A team representing Tarrawingee is recorded as having engaged in matches against the likes of Milawa and Oxley as early as the 1880s. In 1903, the Tarrawingee Football Club was one of the foundation members of the Ovens and King Football Association, precursor of today’s Ovens and King Football League.
Tarrawingee’s involvement in the competition was not continuous. In particular, whenever near neighbour Eldorado fielded a team, Tarrawingee did not. When football resumed after the second world war, however, the fortunes of the two clubs underwent a reversal, with Tarrawingee gradually emerging as a league power for the first time, while the once highly successful Eldorado went into decline before disbanding at the conclusion of the 1954 season.
During its intermittent appearances in the competition between the wars Tarrawingee was never particularly successful, and indeed it was not until 1953 that the side even qualified for a finals series. It quickly made up for lost time, however, scoring convincing wins over Beechworth in the second semi final and Greta in the grand final to clinch a premiership that was widely hailed, and exuberantly celebrated. Tarrawingee’s triumphant team was coached by Kevin French.
Since making its belated breakthrough to the winners’ circle Tarrawingee has enjoyed intermittent success, with its teams of the early 1960s warranting special mention. After reaching the first semi final in 1961, the Bulldogs qualified for their second grand final a year later, but lost to Moyhu by 33 points. They quickly made amends, however, downing the same opponent in the following season’s flag decider by a single point. Rubbing salt into Moyhu’s wounds was the fact that Tarrawingee was coached by Ray Burns, who had been at the helm of the Hoppers the previous year.
Tarrawingee remained the team to beat in 1964, and ultimately made it two flags in succession thanks to a 9.9 (63) to 7.5 (47) grand final victory over Greta. Scores were close for most of the game, but the Bulldogs had their noses in front at every change before finishing with something of a flourish. Ray Burns was again the successful coach.
Tarrawingee’s next senior grade flag was won in a 1975 season that saw Victoria’s state premier, Rupert Hamer, installed as the club’s number one ticket holder. In the grand final the Bulldogs were pitted against Beechworth, and for the first two quarters of the game there was nothing to choose between the teams. In the third term, however, Tarrawingee sprinted away with a match-sealing burst of 7 goals to 2, and won in the end by 16 points. Profligate kicking for goal undoubtedly hampered Beechworth’s prospects, but there could be no real doubt that Tarrawingee was a worthy premier.
The Bulldogs’ fifth premiership, won in 1990, was in some ways their most memorable. In fourth place after the home and away rounds they battled their way through to the grand final on the strength of a hefty 20.14 (134) to 10.17 (77) elimination final trouncing of Whorouly, followed by narrow wins over Beechworth in the first semi final and Chiltern in the preliminary final.
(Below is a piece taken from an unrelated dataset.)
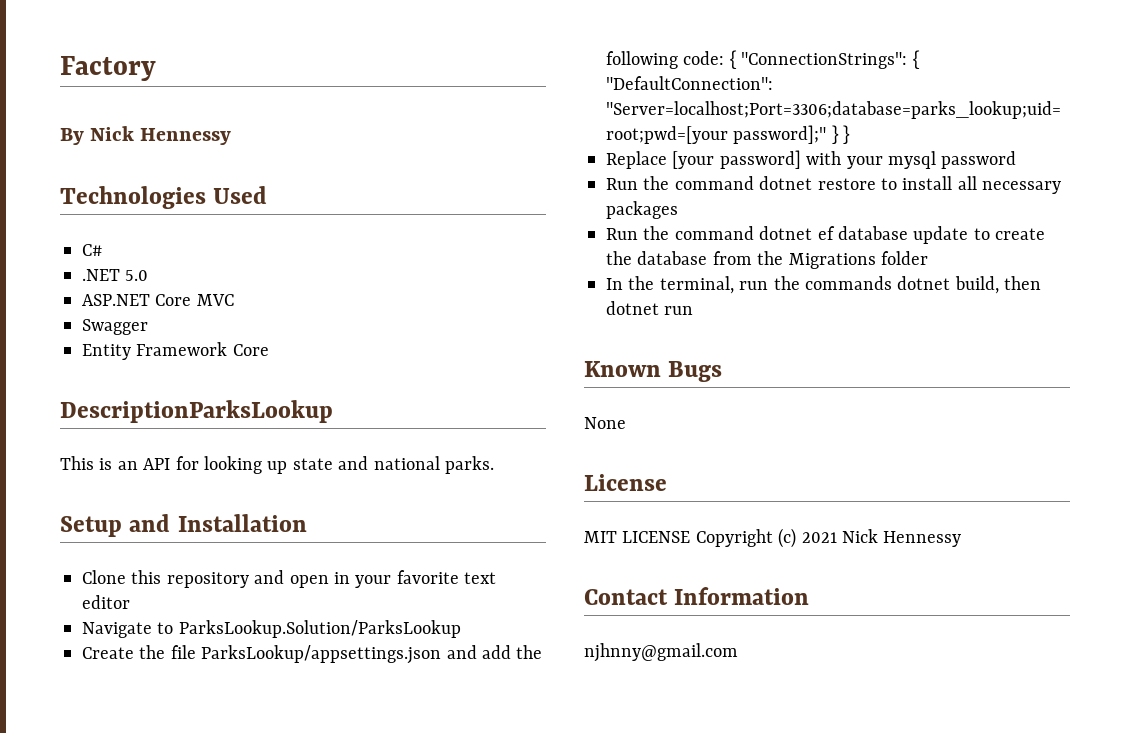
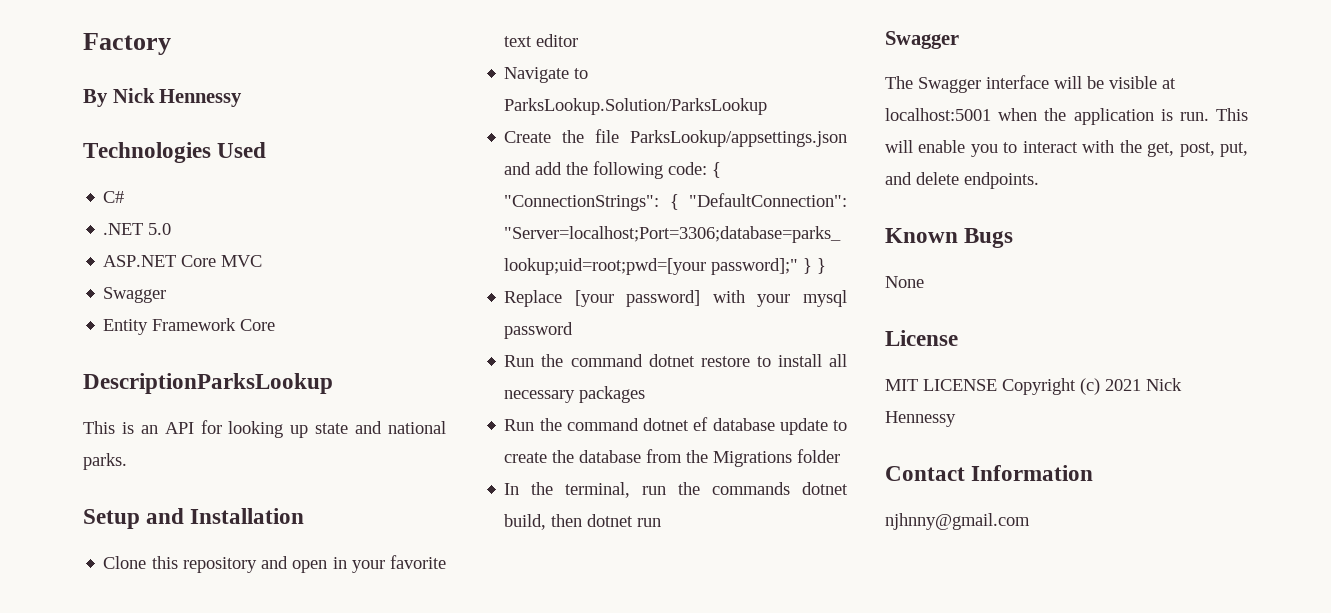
(694, 310) none -> [885,31,959,49] [885,75,1176,93] [885,108,1248,125] [885,140,1248,157] [885,172,1039,189] // Swagger // The Swagger interface will be visible at localhost:5001 when the application is run. This will enable you to interact with the get, post, put, and delete endpoints.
Few people gave Tarrawingee any hope of overcoming Moyhu in the grand final, or even of getting close, and so what transpired must rank as one of the biggest boilovers in OKFL history. A first quarter barrage saw the Bulldogs open up a 6 goal lead, and after that they went from strength to strength, stretching their advantage at every interval en route to a veritable massacre, 27.11 (173) to 15.12 (102).
Recent seasons have yielded mixed fortunes for Tarrawingee: seventh place (of nine) in 2004 with a modest 6-10 record; a creditable march to the preliminary final from fifth in 2005; a disappointing drop to seventh again, with just 5 wins from 18 matches, in 2006; another finals appearance, for fourth place, in 2007 before, in 2008, a long overdue premiership breakthrough courtesy of a convincing 14.10 (94) to 8.11 (59) grand final defeat of Bright. A year later the Bulldogs again qualified for the grand final, and went into the match against Milawa as favourites only for the Demons to score an unexpected, but deserved, triumph by 9 points. Tarrawingee rectified this in 2010 when they downed the same opponents in a thriller by a couple of points, 15.9 (99) to 15.7 (97). Since 2010 the Bulldogs have contested every finals series but it was not until 2018 that they made it through to the decisive match of the year. Opposed by Milawa they led at every change by 2, 11 and 23 points en route to a 9.7 (61) to 5.4 (34) triumph, giving them their eighth senior grade OKFL premiership.